AL: You said, "I'd argue the projections do a much better job of answering questions such as these than anyone on this blog... and probably a much worse job of answering these questions than Lou Piniella, Larry Rothschild, and the other scouts and coaches in the Cubs (or any other) organization."
Given the fact that many here have different opinions about Lou or Larry or the other scouts and coaches in the organization (or, as you note, any other organization), what would be the best way for the Cubs -- or any -- organization to utilize statistical analysis alongside scouting or personal observation? If you were put in charge of doing this for an actual team, how would you approach the baseball people with your findings?
SHAWN: OK, let's assume for a moment that I was just hired for a statistical position with the Cubs. The first thing I'd do is ask them the most important question: "What is it that you want to know that you do not know or wish you knew better?" And I think that's the key. Stats can answer a lot of questions, but they work best when they're answering the questions the people in the personnel department want/need answered. If they have a REALLY talented numbers-cruncher, they should even be able to ask that person questions that publicly-available stats can't currently get at, but in theory could... and then have that person go about developing the tools and theory needed to answer the question being asked, or maybe find out how to answer it more accurately/precisely.
As far as the Cubs go, they get a lot of flak from time to time for not utilizing advanced metrics. However, I think they've come a long way in that regard. They're not as forward thinking as I'd like them to be, but I think they have a better grasp of some of the main conclusions of the "sabermetric revolution" than they did at the outset of the 2000's. I don't know if that's Lou's influence, a change in Hendry's perceptions of the game, or some combination of both. And I'm bigger fans of both Lou and Hendry than I think most are at this point. Perhaps more than anything else, I'm extremely anxious to see who the next GM/manager are for the team. I think someone that has the current Cubs resources in terms of talent and payroll could build a tremendous winning tradition with the right combination of scouting and statistical tools.
AL: You said, "I think a large part of the community has misperceptions of these stats, and to be honest that's often due to snarkiness and overreactions from those of us that apply them."

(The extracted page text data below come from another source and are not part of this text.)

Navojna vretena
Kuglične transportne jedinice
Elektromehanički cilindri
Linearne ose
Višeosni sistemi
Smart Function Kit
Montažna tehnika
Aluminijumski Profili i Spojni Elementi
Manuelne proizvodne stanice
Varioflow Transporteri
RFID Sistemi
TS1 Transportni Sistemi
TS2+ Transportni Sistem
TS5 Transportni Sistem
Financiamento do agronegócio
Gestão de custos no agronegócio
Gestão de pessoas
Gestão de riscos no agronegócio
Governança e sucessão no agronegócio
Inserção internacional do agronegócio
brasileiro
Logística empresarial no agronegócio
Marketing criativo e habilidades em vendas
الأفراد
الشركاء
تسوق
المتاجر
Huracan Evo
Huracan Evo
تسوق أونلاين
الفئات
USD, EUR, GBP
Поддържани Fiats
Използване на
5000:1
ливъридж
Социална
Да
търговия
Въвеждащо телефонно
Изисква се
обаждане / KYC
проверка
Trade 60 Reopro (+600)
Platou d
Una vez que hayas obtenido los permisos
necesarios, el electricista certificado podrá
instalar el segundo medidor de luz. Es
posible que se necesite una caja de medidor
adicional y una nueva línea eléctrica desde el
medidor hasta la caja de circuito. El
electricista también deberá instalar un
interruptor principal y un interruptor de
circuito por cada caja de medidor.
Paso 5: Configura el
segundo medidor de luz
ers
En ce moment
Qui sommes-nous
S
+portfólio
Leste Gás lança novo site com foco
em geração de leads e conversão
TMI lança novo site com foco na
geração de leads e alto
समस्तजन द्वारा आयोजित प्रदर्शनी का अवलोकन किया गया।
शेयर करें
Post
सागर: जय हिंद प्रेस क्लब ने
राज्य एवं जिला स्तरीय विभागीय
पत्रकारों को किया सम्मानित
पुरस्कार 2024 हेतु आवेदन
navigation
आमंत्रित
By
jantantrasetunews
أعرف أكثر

What, then, would be the best way to correct the misperception and to eliminate the "snarkiness and overreactions", as you put it?
SHAWN: I think doing what we're doing now is an excellent start... asking questions and answering them in a honest, open manner. I don't think either side of these debates is ultimately at fault. We're debating things on the internet, which is a place filled with equal parts snark, overreaction, misunderstanding, and bloated ego.